Recently, I was pissed off with someone for his overbearing and clingy nature. Annoyed, I stewed and churned from within. As I walked to the market, lost in unpleasant thoughts…I caught myself. How could I hand over my power to somebody like this, I thought. Instantly, I shifted from thinking to focusing on the present moment. And voila, everything before my eyes began to look new, sparkling and exciting. The beautiful colours and shapes of fruits and vegetables being sold on the pavements became prominent, the variety in the faces and structures of people, the wind, the flowers, the trees, the animals, everything became alive. I also realised that life was fresh each moment but since we are never present to it, we go on long vacations to pretty places to cool off. Instantly, my bad mood shifted and I saw that the cause of my disconcertedness was not the person but my own hesitation in confronting him. This brought me to the conclusion that present-moment awareness helps a person in knowing herself better.
Many people often feel that being aware means that you should not be lost in thoughts even for a moment, and be conscious of every activity happening in the moment.
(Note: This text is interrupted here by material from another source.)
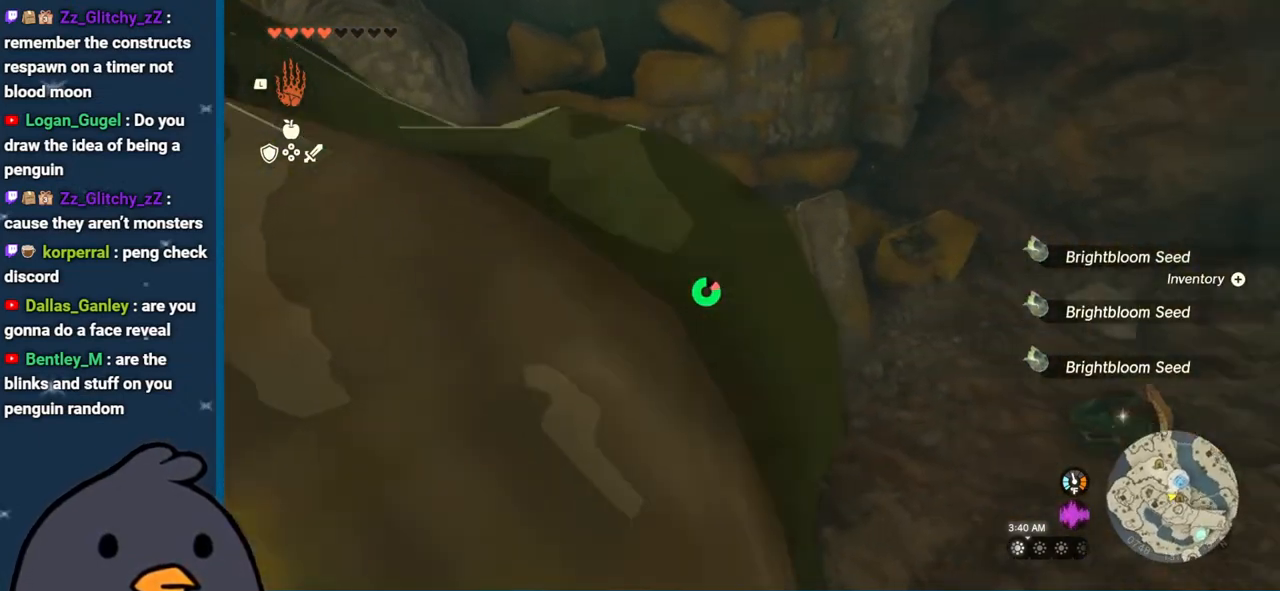
{"buttons": ["B"], "left_stick": "up-right", "right_stick": "right", "events": [[200, "left_stick", "up-right"]]}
While this is true to some extent it is not completely true. Mindful people do have thoughts…but they are smart enough to realize when they are getting caught in its mesh and keep disentangling themselves. So they have greater time to love and appreciate than judge, fear or condemn. Says Nithya Shanti, “Even the concept of present-moment awareness is an incomplete one since there is a small hypnosis of doership attached to it. When you think. ‘I am aware, I am watching,’ it is again falling into the matrix of thoughts. There is something which is beyond present-moment awareness. Question yourself, who is aware, what is aware and soon you would have a glimpse of the actual doer. In that state you realize that nobody is doing or seeing anything. Things happen on their own. There is a flow and that flow takes care of everything. In Sanskrit it is called Keval Darshan.”
Till the time this state becomes our permanent one, we can practice being in the present moment as much as possible. For the universe your efforts and sincerity matter. And when the time is ripe the result cascades down naturally.